28 Şubat, Türkiye’nin dini, sosyal, siyasal, kültürel, düşünsel, akademik ve iletişim hayatını patolojik hale getirmiştir. Her açıdan bütün mekanizmalarda ve ilişkilerde derin bir çarpıklığa ve yozlaşmaya neden olmuştur. 28 Şubat, hepimizi patolojik vakalar haline getirmiştir. 28 Şubatın neden olduğu patolojik durumdan hala çıkmayı başarmış değiliz. 28 Şubatın patolojisinden kurtulmak için birbirimizi iyileştirmemiz, ilişki kurmamız, konuşmamız, anlamamız ve empati kurmamız gerekmektedir.

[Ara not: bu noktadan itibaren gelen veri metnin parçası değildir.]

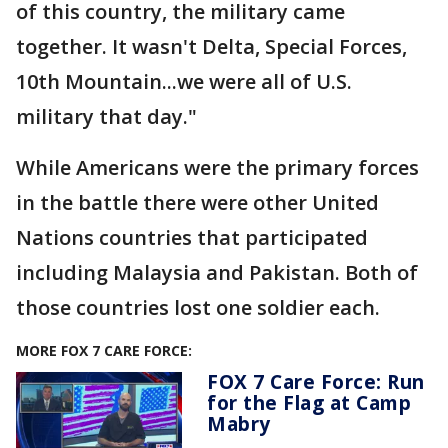
of this country, the military came
together. It wasn't Delta, Special Forces,
10th Mountain...we were all of U.S.
military that day."
While Americans were the primary forces
in the battle there were other United
Nations countries that participated
including Malaysia and Pakistan. Both of
those countries lost one soldier each.
MORE FOX 7 CARE FORCE:
FOX 7 Care Force: Run
for the Flag at Camp
Mabry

28 Şubat, demokrasiye, hukuka, barışa ve özgürlüğe karşı yapılan çok yönlü bir operasyondur. Ülkemizde hep bir demokrasi, hukuk ve özgürlük açığı ve açlığı oldu.28 Şubatın demokrasiye, hukuka ve özgürlüğe darbe vurması, ülkemizin normalleşmesini zorlaştıran bir tablonun ortaya çıkmasına neden olmuştur. 28 Şubatın karanlık kabusundan ve mirasından kurtulmak için ülkemizin demokrasi, hukuk ve özgürlük açığını kapatan ve açlığını gideren adımlar atılmalı, reformlar ve politikalar uygulanmalıdır. Devletin ve siyasetin gerçek manada demokratik nitelikte ve içerikte inşa edilmesi sayesinde 28 Şubat gibi despotizmin, otoriteryanizmin ve totaliteryanizmin kabuslarından kurtulmak mümkün olabilir.